To evaluate SoT, we look at the first non-trivial “speech detection” for the STT system following a successful EoT detection, and compare that to the groundtruth timestamp for the first word in the next turn. We use the word start time, since this is when the turn started, but note that this generally represents an unachievable lower bound; rather, it is much more reasonable to expect detection by the end of the first word. One advantage of defining SoT as the start of the first word is that negative SoT latency can be directly interpreted as a “false positive,” i.e., cases where the model detected the next turn before it actually started. In a voice agent, this would likely correspond to interrupting the voice agent before the user had actually said anything.

Below, we show Flux SoT detection latency, as well as the duration distribution of the first words in the turns. We see that Flux generally detects SoT within ~100-200ms of a typical first word duration, and exhibits a low false positive rate ≲ 1-2%. Note that, while we compared to another STT-based solution in Universal Streaming, we did not compare to pure VAD-based solutions for two reasons. First, their performance depends on the EoT solution with which they are paired. Second, they do not guarantee an actionable transcript at SoT detection. E.g., such solutions would not be viable if you wanted to use the initial prediction to determine whether the user speech might represent backchanneling as opposed to an attempted interruption.
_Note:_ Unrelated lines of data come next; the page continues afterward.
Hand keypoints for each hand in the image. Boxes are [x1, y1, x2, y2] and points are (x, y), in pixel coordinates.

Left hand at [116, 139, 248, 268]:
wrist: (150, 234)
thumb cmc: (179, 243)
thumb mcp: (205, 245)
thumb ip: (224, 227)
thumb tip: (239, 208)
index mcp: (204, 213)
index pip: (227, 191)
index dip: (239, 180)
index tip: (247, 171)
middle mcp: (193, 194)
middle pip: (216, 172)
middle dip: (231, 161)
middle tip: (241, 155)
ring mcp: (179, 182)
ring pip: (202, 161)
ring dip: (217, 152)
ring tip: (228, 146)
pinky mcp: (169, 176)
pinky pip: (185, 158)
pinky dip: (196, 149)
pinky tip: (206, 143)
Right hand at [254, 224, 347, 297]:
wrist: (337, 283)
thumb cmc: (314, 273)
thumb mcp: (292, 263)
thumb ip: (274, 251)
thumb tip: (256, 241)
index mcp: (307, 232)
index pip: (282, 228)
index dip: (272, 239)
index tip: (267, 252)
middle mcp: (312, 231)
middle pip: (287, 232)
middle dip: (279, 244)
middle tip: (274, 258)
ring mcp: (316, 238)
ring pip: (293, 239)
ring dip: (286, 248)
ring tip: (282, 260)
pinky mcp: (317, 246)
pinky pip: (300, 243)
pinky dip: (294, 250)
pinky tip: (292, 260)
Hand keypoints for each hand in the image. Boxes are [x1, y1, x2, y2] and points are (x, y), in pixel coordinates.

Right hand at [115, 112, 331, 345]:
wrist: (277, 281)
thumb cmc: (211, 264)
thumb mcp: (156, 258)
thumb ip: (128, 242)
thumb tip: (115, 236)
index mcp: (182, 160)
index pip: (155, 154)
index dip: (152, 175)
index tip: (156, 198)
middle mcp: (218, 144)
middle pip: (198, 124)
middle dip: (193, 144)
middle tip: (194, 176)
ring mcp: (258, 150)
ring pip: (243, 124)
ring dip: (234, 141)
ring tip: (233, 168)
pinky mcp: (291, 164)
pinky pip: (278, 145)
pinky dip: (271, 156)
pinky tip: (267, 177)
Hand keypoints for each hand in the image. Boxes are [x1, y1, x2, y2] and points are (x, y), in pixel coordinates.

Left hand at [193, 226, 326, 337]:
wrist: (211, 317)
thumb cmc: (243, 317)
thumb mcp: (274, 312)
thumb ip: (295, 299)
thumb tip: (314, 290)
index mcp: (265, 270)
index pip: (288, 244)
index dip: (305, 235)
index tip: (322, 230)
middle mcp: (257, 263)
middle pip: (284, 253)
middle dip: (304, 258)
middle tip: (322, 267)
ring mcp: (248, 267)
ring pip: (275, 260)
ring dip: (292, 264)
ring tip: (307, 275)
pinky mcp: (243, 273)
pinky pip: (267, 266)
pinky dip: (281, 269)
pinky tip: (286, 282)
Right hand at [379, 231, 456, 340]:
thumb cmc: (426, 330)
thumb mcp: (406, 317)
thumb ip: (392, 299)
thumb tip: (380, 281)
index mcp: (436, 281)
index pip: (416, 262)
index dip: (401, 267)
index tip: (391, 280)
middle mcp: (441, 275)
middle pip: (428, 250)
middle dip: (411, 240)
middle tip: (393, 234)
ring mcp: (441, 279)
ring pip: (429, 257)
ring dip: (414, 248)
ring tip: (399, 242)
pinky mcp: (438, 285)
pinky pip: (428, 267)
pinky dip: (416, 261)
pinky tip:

The above analysis considers all possible turns in our conversational dataset. This is not ideal since, unlike EoT, SoT latency is only relevant for the subset of turns that correspond to an interruption. If you are not currently speaking, and are instead waiting for someone else to say something, there is nothing immediately actionable about when they start, only when they end. However, identifying “true” interruptions is challenging and ambiguous, and anyway it is not clear that the pattern of human-human interruptions matches that of human-agent interruptions. Consequently, we decided this approach was more representative of Flux’s SoT detection capabilities than an approach based on filtering to “possible” interruptions.

What’s Next

Once you start considering the whole conversational aspect of speech, and move beyond Word Error Rate (WER), there’s a whole host of metrics one can explore, and different ways they can be calculated. For instance, one could combine the various aspects of turn detection, such as false positive rate and latency, into single “quality” metrics, such as the Voice Agent Quality Index (VAQI) developed by our Voice Agent Engineering Team. We believe a particularly interesting frontier is to incorporate a notion of semantics/conversation flow into these metrics, i.e., stratified or weighted metrics that reflect that some turns merit faster responses than others. We hope to be able to share more of our fun research on that with you on that front soon!